Horus wurde erwachsen, hatte zu kämpfen gelernt und forderte seinen Onkel Seth, den Mörder seines Vaters, heraus. In einem erbitterten, jedoch unentschieden endenden Kampf verlor Horus sein Auge und Seth seine Hoden. Die Göttergemeinschaft trat auf das Schlachtfeld, nahm sich des Auges an und heilte es. Danach gab sie Horus das Geheilte (udjat) zurück. In einem Beschluss der Götter wurde Horus die Herrschaft über das fruchtbare Land übertragen, während Seth in die unfruchtbare Wüste verbannt wurde, über die er gebieten konnte.
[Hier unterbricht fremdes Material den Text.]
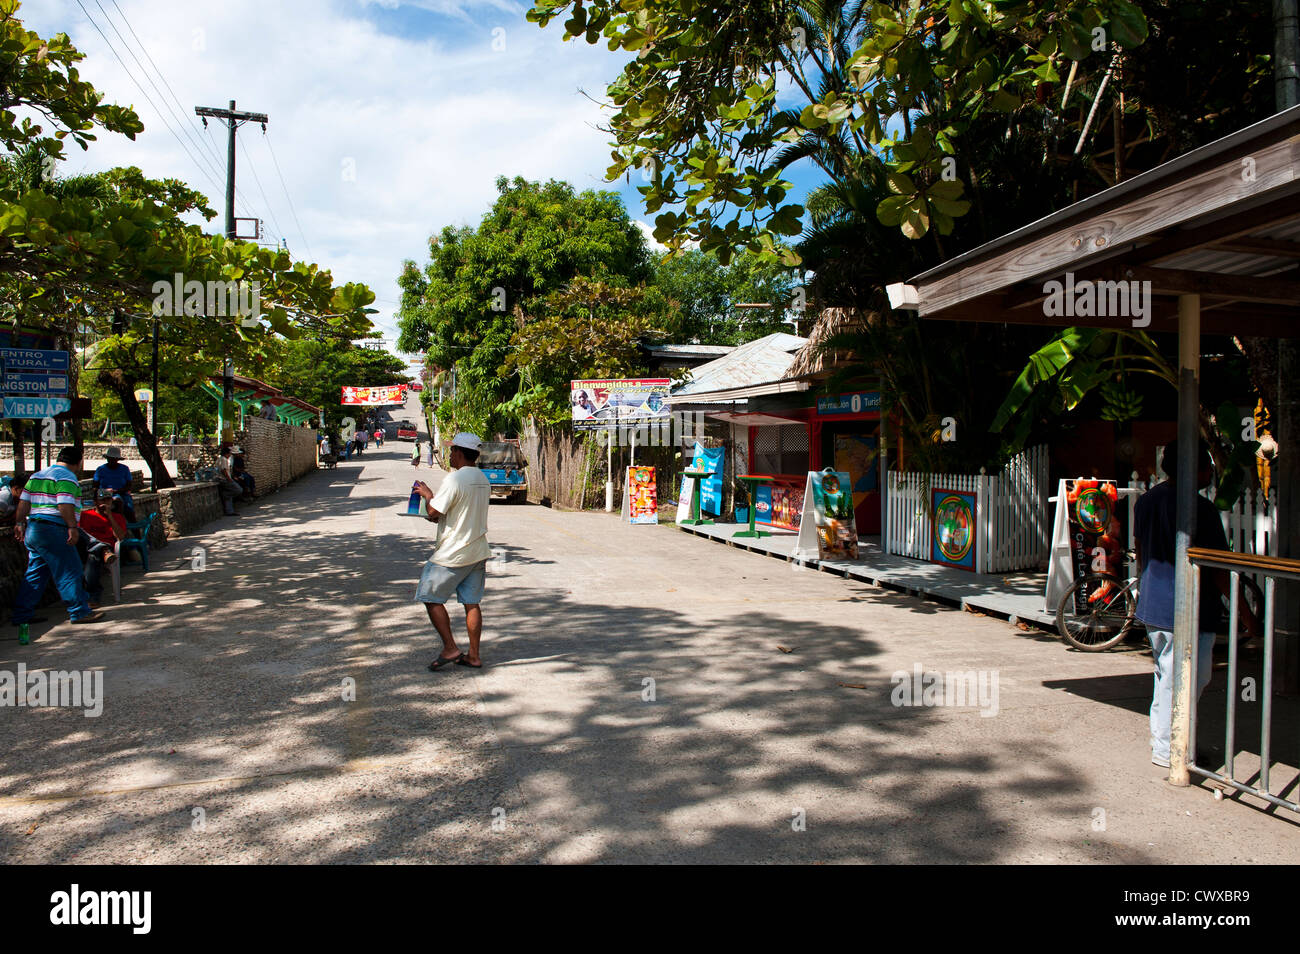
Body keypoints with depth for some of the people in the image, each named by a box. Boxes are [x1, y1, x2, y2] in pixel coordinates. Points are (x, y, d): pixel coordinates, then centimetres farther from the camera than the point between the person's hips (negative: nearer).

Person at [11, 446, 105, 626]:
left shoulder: (37, 475, 19)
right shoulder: (66, 477, -9)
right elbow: (65, 504, -20)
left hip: (32, 529, 9)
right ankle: (79, 612, -3)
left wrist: (19, 523, 20)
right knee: (69, 571, -5)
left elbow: (24, 500, 18)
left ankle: (21, 615, 18)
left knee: (35, 573, 15)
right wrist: (72, 527, -22)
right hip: (53, 530, -9)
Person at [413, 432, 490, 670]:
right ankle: (473, 656, 14)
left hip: (452, 554, -8)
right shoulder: (483, 479, 10)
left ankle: (450, 648, 4)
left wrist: (427, 495, 2)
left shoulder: (454, 479, -18)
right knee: (472, 603, 10)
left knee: (431, 598, 6)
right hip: (478, 552, 8)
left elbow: (433, 512, -17)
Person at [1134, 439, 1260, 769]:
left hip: (1153, 604, 9)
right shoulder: (1200, 508, -19)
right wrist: (1245, 612, -9)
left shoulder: (1146, 500, 6)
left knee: (1166, 674, 21)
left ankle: (1161, 738, 30)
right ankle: (1166, 750, 11)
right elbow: (1218, 569, -17)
So trat Horus schließlich das Erbe seines Vaters an.
Hier beginnt die Geschichte, denn der falkenköpfig oder ganz als Falke erscheinende Gott Horus nahm seit Anbeginn der Zeit in jedem Herrscher Ägyptens Gestalt an und das Land, über das er herrschte,
… WAR ÄGYPTEN.∗
∗ Diese Zusammenfassung folgt im Wesentlichen den Darstellungen des Plutarch (etwa bei Chr. Froidefond [Hrsg.] Plutarque – Œuvres morales V/2, Paris 1988). Sie soll dazu dienen, sich in die Vorstellungswelt der alten Ägypter einzufühlen und beschränkt sich darauf, einen Überblick zu geben ohne in theologische Spitzfindigkeiten abzugleiten; dies nur als Hinweis auf die Anmerkung von J. F. Quack, in: JAOS 126/2, 2006, 262f.